* Page extract:
========

Deviance information criterion is an information metric derived from the posterior distribution of the log-likelihood of a given data set and a penalization value based on the complexity of a given model (Spiegelhalter, Best, & Carlin, 1998; Spiegelhalter, Best, Carlin, & van der Linde, 2002). DIC is calculated as: \begin {equation} \begin {split} DIC=E_{\theta |y}[D(\theta )]+p_D\\ D(\theta )=-2log(L(\theta |y))\\ p_D=E_{\theta |y}[D(\theta )]-D(E_{\theta |y}[\theta ]), \label {DIC} \end {split} \end {equation} where \(\theta \) is the parameterization of a given model, \(L(\theta |y)\) is the likelihood of \(\theta \) given some data, \(y\), \(E_{\theta |y}[D(\theta )]\) is a the expectation of \(D(\theta )\) conditional on \(y\), and \(E_{\theta |y}[\theta ]\) is the expectation of \(\theta \) conditional on \(y\).

As a model’s likelihood increases, \(D(\theta )\) tends to \(0\). Conversely, as the number of parameters in a model increase, so does \(p_D\). In this way DIC simultaneously incorporates model fit and penalizes overly complex models. For model comparison purposes on a given data set, model selection by DIC is conducted by selecting the model with a lower DIC value by at least 10 points, otherwise selecting the model with fewer parameters (Spiegelhalter et al., 1998). Thus, a researcher interested in testing for the existence of interindividual differences in intraindividual change across time within his/her own data would compare the DIC values of two competing growth cruve models. One model would allow the slope parameter to vary by participant, and another model would fix this value to be the same for all participants. Assuming a DIC difference of more than 10 points, the model with a lower DIC value would then be considered more appropriate for these data than the model with a higher DIC value (Lunn, Jackson, Best, Spiegelhalter, & Thomas, 2012).

Although DIC is a relatively reliable metric for model selection it is not without its criticisms. According to a review by Spiegelhalter et al. (2014), some of the most common criticisms of DIC is its lack of consistency and its weak theoretical justification. As an alternative to model comparison using DIC, some researchers argue for the use of Bayes factors (Ward, 2008).

Bayes factor

The Bayes factor is another common measure for model comparison within a Bayesian framework (Kass & Raftery, 1995; Lodewyckx et al., 2011; Saville & Herring, 2009). Bayes factors can be thought of as a ratio of evidence for one model over another, which is evident in its calculation: \begin {equation} B=\frac {p(y|M_1)}{p(y|M_2)}=\frac {p(M_1|y)}{p(M_2|y)}\frac {p(M_2)}{p(M_1)}, \label {BF} \end {equation} where \(M_1\) and \(M_2\) are different models used on the same data, \(y\). The Bayes factor, \(B\), can then be used for model selection. For \(B > 3\), one would say that there is substantial evidence for \(M_2\) over \(M_1\) and thus a researcher would select \(M_2\) as the more probable model. If however \(B < \frac {1}{3}\), a researcher would select \(M_1\) as the more probable model for the generation of \(y\) (Stefan, Gronau, Schönbrodt, & Wagenmakers, 2019).

========

* Activity 1:
Answer these questions from the model-comparison text:
(a) By at least how many points must one model's DIC be lower than another's for it to be selected?
(b) Which two criticisms does the review by Spiegelhalter et al. (2014) list among the most common for DIC?
(c) What can Bayes factors be thought of as?
The records come from sources unrelated to the model-comparison text.

* Exercise input:
========

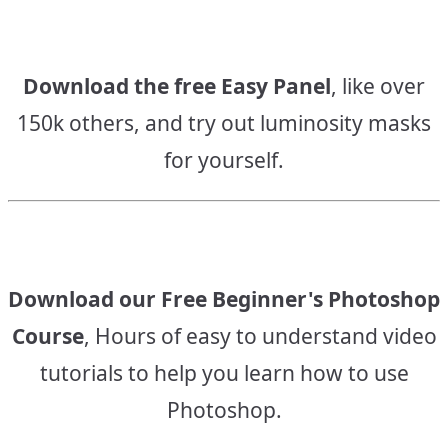
Download the free Easy Panel
, like over
150k others, and try out luminosity masks
for yourself.
Download our Free Beginner's Photoshop
Course
, Hours of easy to understand video
tutorials to help you learn how to use
Photoshop.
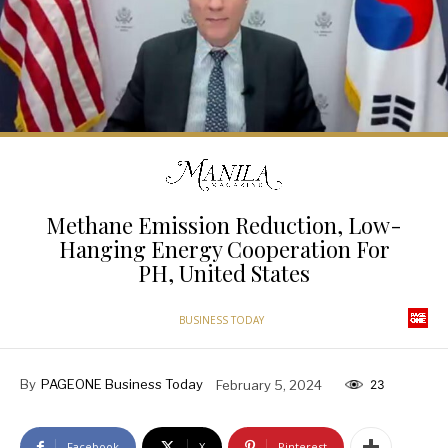
Methane Emission Reduction, Low-
Hanging Energy Cooperation For
PH, United States
BUSINESS TODAY
By
PAGEONE Business Today
February 5, 2024
23
Facebook
X
Pinterest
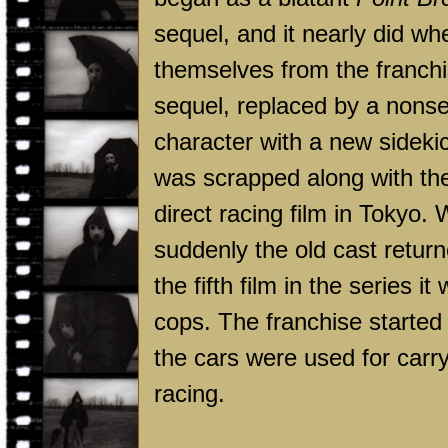
sequel, and it nearly did 
themselves from the franchis
sequel, replaced by a nonse
character with a new sideki
was scrapped along with the
direct racing film in
Tokyo
. 
suddenly the old cast retur
the fifth film in the series 
cops. The franchise started
the cars were used for carry
racing.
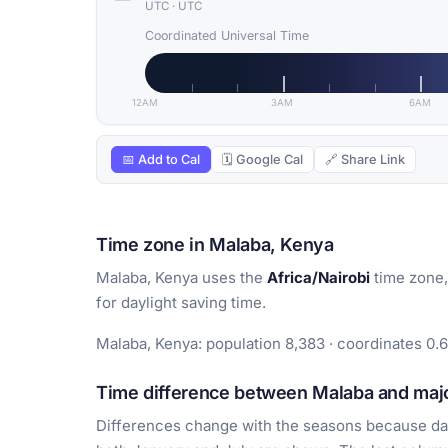
UTC
·
UTC
Coordinated Universal Time
12AM
3AM
6AM
📅 Add to Cal
🗓 Google Cal
🔗 Share Link
Time zone in Malaba, Kenya
Malaba, Kenya uses the
Africa/Nairobi
time zone,
for daylight saving time.
Malaba, Kenya: population 8,383 · coordinates 0.6
Time difference between Malaba and majo
Differences change with the seasons because day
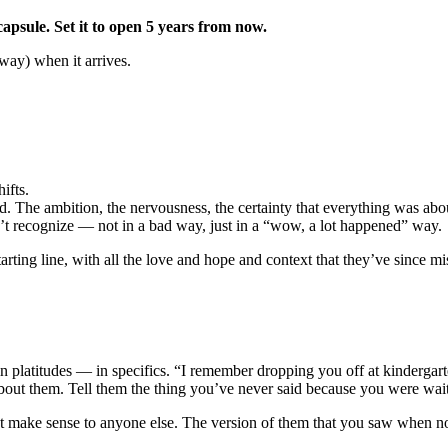
capsule. Set it to open 5 years from now.
e way) when it arrives.
ifts.
. The ambition, the nervousness, the certainty that everything was abou
 recognize — not in a bad way, just in a “wow, a lot happened” way.
arting line, with all the love and hope and context that they’ve since mi
 platitudes — in specifics. “I remember dropping you off at kindergart
out them. Tell them the thing you’ve never said because you were wait
t make sense to anyone else. The version of them that you saw when no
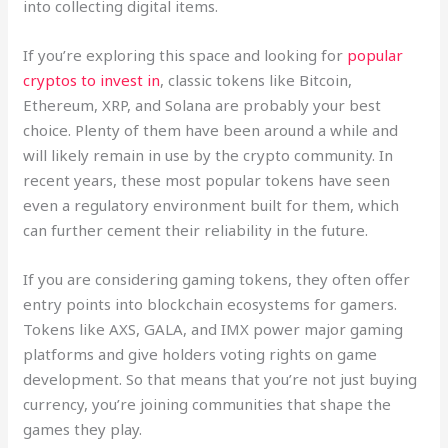
into collecting digital items.
If you’re exploring this space and looking for
popular
cryptos to invest in
, classic tokens like Bitcoin,
Ethereum, XRP, and Solana are probably your best
choice. Plenty of them have been around a while and
will likely remain in use by the crypto community. In
recent years, these most popular tokens have seen
even a regulatory environment built for them, which
can further cement their reliability in the future.
If you are considering gaming tokens, they often offer
entry points into blockchain ecosystems for gamers.
Tokens like AXS, GALA, and IMX power major gaming
platforms and give holders voting rights on game
development. So that means that you’re not just buying
currency, you’re joining communities that shape the
games they play.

========

* Activity 2: Please show every line of the records that contains the word "when".

* Solution 1:
(a) 10 points.
(b) Its lack of consistency and its weak theoretical justification.
(c) A ratio of evidence for one model over another.

* Solution 2:
e way) when it arrives.
t make sense to anyone else. The version of them that you saw when no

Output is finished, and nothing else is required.